29.1 - Lesson Notes## B. One-Way Analysis of Variance

**Page 200.** In the last line, I wish the authors had said "The *sample* means of groups X, Y, and Z are 786m 518, and 548, respectively." Keep in mind that the field of statistics pretty much exists because we typically can't measure every person in the population. Instead, we take samples from the population and try to use the sample data to draw conclusions about the larger population.

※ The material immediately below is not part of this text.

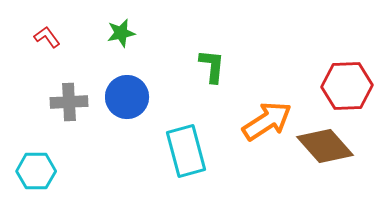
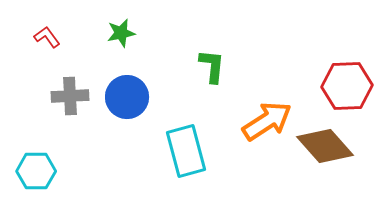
gray cross: moved 1 px right, 6 px up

**Page 202. **There is a typo in the calculation of the F statistic in the last line. It should read F = 2700/75 = 36.0.

## C. Computing Contrasts

**Page 208.** In practice, I rarely use the ANOVA procedure. Since the GLM procedure is much more powerful and flexible than the ANOVA procedure, I think it just makes more sense to use GLM in all situations instead of hopping back and forth between the two procedures.

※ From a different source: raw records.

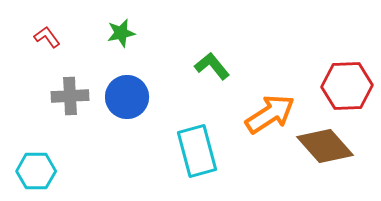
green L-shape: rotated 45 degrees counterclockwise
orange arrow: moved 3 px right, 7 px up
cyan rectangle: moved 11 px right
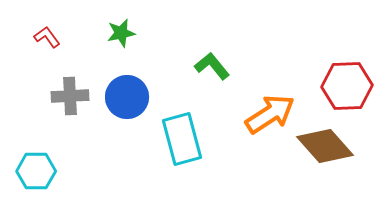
cyan rectangle: moved 15 px left, 12 px up
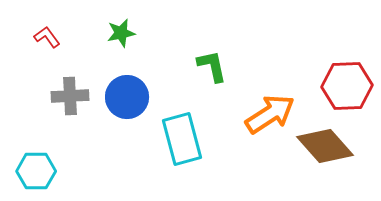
green L-shape: rotated 27 degrees clockwise
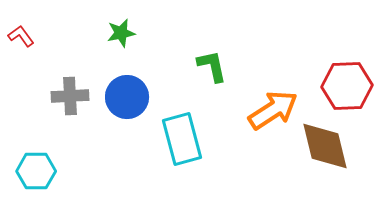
red L-shape: moved 26 px left, 1 px up
orange arrow: moved 3 px right, 4 px up
brown diamond: rotated 28 degrees clockwise
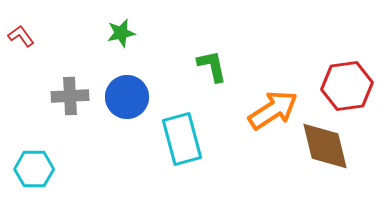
red hexagon: rotated 6 degrees counterclockwise
cyan hexagon: moved 2 px left, 2 px up
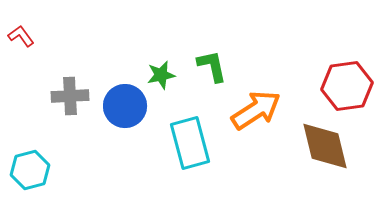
green star: moved 40 px right, 42 px down
blue circle: moved 2 px left, 9 px down
orange arrow: moved 17 px left
cyan rectangle: moved 8 px right, 4 px down
cyan hexagon: moved 4 px left, 1 px down; rotated 15 degrees counterclockwise
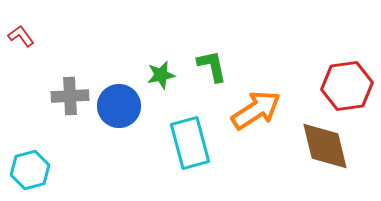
blue circle: moved 6 px left
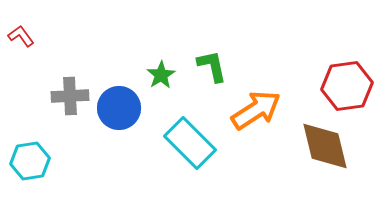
green star: rotated 20 degrees counterclockwise
blue circle: moved 2 px down
cyan rectangle: rotated 30 degrees counterclockwise
cyan hexagon: moved 9 px up; rotated 6 degrees clockwise
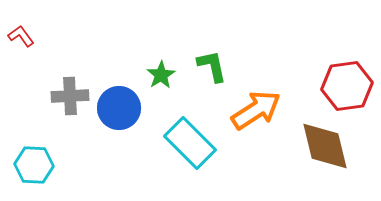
cyan hexagon: moved 4 px right, 4 px down; rotated 12 degrees clockwise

**Page 209.** In case it's not obvious that the first CONTRAST statement gives a comparison of method X against the mean of methods Y and Z, let's (try to) make it clearer. The difference between X and the average of Y and Z can be written as:

(Y + Z)/2 - X

Then, if you multiply by 2, you get:

(Y + Z) - 2X

Rearranging the contrast so that the variables appear in alphanumeric order:

-2X + Y + Z

we get the coefficients -2, 1, and 1, as they appear in the CONTRAST statement on page 208

## E. Interpreting Significant Interactions

**Page 215.** I *really* like this application of a nested DO loop... that is, using a nested DO loop as a way of creating an experimental design in your data set. If it's not obvious to you what the *Ritalin* data set looks like, you might want to take a peak at the output from the program:

```
OPTIONS PS = 58 LS = 72 NODATE NONUMBER;
DATA ritalin;
do group = 'NORMAL', 'HYPER';
do drug = 'PLACEBO', 'RITALIN';
do subj = 1 to 4;
input activity @;
output;
end;
end;
end;
DATALINES;
50 45 55 52 67 60 58 65 70 72 68 75 51 57 48 55
;
RUN;
PROC PRINT data = ritalin NOOBS;
title 'The ritalin data set';
RUN
```

group | drug | subj | activity |
---|---|---|---|

NORMAL | PLACEBO | 1 | 50 |

NORMAL | PLACEBO | 2 | 45 |

NORMAL | PLACEBO | 3 | 55 |

NORMAL | PLACEBO | 4 | 52 |

NORMAL | RITALIN | 1 | 67 |

NORMAL | RITALIN | 2 | 60 |

NORMAL | RITALIN | 3 | 58 |

NORMAL | RITALIN | 4 | 65 |

HYPER | PLACEBO | 1 | 70 |

HYPER | PLACEBO | 2 | 72 |

HYPER | PLACEBO | 3 | 68 |

HYPER | PLACEBO | 4 | 75 |

HYPER | RITALIN | 1 | 51 |

HYPER | RITALIN | 2 | 57 |

HYPER | RITALIN | 3 | 48 |

HYPER | RITALIN | 4 | 55 |

**Page 216.** Ahhh, at the bottom of this page, we now have a beautiful application for creating a data set from the output of the MEANS procedure. Again, it might be helpful to you if you take a peak at the contents of the *means* data set:

```
PROC MEANS data = ritalin nway noprint;
class group drug;
var activity;
output out = means mean = m_hr;
RUN;
PROC PRINT data = means NOOBS;
title 'Cell means from ritalin experiment';
RUN;
```

group | drug | _TYPE_ | _FREQ_ | m_hr |
---|---|---|---|---|

HYPER | PLACEBO | 3 | 4 | 71.25 |

HYPER | RITALIN | 3 | 4 | 52.75 |

NORMAL | PLACEBO | 3 | 4 | 50.50 |

NORMAL | RITALIN | 3 | 4 | 62.50 |

As I said before when we first learned about the MEANS procedure, creating a data set, rather than printed output, from the MEANS procedure is a common thing to do.